Some are calling it a miracle, while others say it was less divine but more direct intervention by the White Island tour boat crew that saved the lives of 53 passengers.
But as investigations into yesterday's blaze off Whakatane begin, some passengers say amid all that mayhem, they had difficulty getting lifejackets.
The blackened remains of PeeJay V washed ashore at Whakatane today. The burnt wood is the only evidence of the chaos that unfolded last night at sea.
"[It was] basically a miracle that nobody was killed," says Whakatane Coastguard president Jim Williamson.
The Coastguard arrived at the flaming vessel within 10 minutes. They could feel the scorching heat from 100 metres away, and were preparing for the worst.
But thanks to the quick thinking of the seven crew on board, all 53 passengers made it to shore safely.
"Without how they did it, lives probably would have been lost," says Mr Williamson.
Australian tourist Brendan Patterson says while the crew acted fast, he and his two sons weren't able to get lifejackets because they were inside the smoke-filled cabin.
"There were only 10 people, 12 people at most, who had life jackets, and they weren't able to get any more," says Mr Patterson. "Then I went, 'Uh, you know we're 1km out or whatever, and it's a bit rough. This ain't going to be pretty.'"
White Island Tours says it had 120 lifejackets onboard, mostly kept at the front and upper level, away from the flames at the stern.

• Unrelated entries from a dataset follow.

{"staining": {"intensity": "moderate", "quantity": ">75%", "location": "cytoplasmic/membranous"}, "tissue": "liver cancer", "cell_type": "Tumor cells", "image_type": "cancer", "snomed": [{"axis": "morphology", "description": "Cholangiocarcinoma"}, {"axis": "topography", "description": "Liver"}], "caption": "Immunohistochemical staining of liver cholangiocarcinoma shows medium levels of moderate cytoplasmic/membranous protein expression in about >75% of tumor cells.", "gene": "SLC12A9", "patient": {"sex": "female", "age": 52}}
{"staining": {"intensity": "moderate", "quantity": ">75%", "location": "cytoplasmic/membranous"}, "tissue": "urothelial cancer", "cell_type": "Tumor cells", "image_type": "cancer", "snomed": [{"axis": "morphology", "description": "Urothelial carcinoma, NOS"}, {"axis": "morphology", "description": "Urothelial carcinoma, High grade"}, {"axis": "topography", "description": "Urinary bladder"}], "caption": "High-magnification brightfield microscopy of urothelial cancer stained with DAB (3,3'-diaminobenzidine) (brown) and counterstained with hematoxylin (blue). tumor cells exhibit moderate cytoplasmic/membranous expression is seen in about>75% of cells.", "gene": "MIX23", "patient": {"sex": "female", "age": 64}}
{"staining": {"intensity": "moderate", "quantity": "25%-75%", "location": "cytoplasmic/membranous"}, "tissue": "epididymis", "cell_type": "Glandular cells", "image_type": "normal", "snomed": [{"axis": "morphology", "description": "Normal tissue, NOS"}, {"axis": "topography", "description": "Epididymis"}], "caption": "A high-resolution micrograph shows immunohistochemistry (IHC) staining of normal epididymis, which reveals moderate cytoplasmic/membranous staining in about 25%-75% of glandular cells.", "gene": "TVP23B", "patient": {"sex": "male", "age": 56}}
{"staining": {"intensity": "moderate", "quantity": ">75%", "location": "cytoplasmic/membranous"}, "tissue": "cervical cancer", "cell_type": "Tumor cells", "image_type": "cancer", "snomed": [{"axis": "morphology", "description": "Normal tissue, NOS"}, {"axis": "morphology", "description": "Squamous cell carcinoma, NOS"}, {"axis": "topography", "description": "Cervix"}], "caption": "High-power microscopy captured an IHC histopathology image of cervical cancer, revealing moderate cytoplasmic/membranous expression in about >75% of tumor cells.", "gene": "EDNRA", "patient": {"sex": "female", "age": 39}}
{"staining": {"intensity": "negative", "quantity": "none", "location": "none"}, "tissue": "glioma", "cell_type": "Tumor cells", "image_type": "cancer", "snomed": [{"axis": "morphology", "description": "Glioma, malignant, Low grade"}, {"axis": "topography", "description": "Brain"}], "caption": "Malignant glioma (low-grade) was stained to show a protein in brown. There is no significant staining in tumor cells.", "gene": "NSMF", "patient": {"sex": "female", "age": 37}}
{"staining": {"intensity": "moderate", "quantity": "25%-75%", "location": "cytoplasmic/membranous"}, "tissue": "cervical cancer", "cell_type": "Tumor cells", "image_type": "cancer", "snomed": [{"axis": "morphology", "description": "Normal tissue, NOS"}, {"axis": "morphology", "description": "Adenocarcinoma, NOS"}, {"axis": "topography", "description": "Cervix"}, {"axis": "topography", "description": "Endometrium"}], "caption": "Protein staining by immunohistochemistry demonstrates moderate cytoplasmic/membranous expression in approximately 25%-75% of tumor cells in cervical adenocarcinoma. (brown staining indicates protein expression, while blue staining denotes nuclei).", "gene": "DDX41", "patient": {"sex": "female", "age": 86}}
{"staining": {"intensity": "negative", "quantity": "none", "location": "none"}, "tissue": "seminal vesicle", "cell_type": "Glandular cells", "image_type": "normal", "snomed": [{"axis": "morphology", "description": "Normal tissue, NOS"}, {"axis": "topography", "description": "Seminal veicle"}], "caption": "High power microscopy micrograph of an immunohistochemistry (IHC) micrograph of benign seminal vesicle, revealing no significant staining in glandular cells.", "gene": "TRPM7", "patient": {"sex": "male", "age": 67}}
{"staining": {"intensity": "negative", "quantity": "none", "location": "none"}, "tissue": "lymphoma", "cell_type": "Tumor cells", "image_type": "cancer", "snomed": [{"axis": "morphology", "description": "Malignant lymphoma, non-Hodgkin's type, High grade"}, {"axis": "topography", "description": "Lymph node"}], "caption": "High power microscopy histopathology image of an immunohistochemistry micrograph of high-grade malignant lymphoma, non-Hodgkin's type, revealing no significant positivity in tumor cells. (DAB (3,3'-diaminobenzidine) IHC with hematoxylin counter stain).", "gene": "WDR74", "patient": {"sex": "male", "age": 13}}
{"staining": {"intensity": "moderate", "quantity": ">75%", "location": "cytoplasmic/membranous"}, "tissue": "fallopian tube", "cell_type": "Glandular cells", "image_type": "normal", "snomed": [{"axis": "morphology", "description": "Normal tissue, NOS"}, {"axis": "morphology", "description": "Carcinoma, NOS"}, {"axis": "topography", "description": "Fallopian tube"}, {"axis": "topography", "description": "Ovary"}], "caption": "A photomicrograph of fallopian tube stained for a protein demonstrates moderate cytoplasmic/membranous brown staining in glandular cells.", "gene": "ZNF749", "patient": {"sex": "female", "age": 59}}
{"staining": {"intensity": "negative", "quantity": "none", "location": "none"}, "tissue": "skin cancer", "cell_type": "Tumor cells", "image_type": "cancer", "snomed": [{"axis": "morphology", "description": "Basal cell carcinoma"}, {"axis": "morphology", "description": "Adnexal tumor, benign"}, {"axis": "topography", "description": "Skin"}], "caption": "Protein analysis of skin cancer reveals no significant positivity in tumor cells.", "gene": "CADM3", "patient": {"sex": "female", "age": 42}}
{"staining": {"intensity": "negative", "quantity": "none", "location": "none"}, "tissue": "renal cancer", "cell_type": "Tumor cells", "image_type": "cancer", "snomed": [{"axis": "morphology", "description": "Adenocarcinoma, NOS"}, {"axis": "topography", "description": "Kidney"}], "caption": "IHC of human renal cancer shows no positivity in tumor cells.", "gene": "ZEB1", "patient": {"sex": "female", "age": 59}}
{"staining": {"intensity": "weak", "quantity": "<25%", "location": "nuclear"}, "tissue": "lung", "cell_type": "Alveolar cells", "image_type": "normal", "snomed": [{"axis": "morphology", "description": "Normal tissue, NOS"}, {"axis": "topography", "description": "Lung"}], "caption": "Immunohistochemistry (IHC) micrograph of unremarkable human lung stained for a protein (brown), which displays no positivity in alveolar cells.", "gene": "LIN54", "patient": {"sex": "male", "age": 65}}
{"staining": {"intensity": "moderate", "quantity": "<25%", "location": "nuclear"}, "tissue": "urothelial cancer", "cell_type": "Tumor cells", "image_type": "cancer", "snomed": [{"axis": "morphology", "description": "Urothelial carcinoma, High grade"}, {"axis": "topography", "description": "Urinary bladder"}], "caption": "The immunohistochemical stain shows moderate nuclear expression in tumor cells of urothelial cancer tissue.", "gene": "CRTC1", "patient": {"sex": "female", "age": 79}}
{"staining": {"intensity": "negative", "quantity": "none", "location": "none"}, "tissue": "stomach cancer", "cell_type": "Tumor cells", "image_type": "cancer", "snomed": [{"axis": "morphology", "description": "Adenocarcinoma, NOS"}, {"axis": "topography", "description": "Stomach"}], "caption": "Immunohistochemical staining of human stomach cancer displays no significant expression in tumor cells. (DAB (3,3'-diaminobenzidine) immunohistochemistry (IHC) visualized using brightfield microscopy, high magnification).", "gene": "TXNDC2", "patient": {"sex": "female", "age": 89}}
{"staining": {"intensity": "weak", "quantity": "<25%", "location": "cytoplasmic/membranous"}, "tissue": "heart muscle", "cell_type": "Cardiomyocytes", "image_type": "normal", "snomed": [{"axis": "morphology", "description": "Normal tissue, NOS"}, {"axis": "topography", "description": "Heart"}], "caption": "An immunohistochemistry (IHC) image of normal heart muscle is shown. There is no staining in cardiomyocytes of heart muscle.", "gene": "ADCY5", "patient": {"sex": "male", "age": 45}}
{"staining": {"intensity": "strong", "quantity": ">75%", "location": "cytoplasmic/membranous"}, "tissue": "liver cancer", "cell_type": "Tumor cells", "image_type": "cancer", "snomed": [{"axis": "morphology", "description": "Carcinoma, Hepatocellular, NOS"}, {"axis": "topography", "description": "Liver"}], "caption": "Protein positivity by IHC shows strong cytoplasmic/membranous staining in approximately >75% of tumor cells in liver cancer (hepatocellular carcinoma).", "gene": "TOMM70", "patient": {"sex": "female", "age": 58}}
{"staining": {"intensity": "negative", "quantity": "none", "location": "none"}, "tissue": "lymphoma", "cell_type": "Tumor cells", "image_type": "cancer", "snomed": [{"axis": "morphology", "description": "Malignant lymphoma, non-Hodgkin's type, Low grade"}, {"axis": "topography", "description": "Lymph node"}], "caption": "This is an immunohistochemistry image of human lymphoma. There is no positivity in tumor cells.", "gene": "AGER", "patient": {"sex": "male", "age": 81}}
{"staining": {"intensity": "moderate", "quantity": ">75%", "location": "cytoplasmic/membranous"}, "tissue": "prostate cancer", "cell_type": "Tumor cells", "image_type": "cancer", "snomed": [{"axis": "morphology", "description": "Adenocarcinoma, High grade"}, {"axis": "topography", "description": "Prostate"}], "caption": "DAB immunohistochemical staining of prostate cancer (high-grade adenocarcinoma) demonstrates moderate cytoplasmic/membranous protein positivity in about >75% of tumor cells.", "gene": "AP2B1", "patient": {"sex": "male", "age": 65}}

"What happened was there was a large amount of smoke and it happened in seconds, and that made it difficult for the crew to get to some of the lifejackets, and they were moving the passengers at the same time to the bow of the boat," says Patrick O'Sullivan of White Island Tours.
Most passengers have carried on with their holidays, though some had trouble getting anywhere with their keys at the bottom of the sea.
Just one person spent the night in hospital and was discharged this morning.
Investigations are underway, but a decision over whether the burnt wreck will be salvaged is yet to be made.
The inquiry could take up to two years – a long time for White Island Tours to find out exactly what went wrong on board their beloved PeeJay V.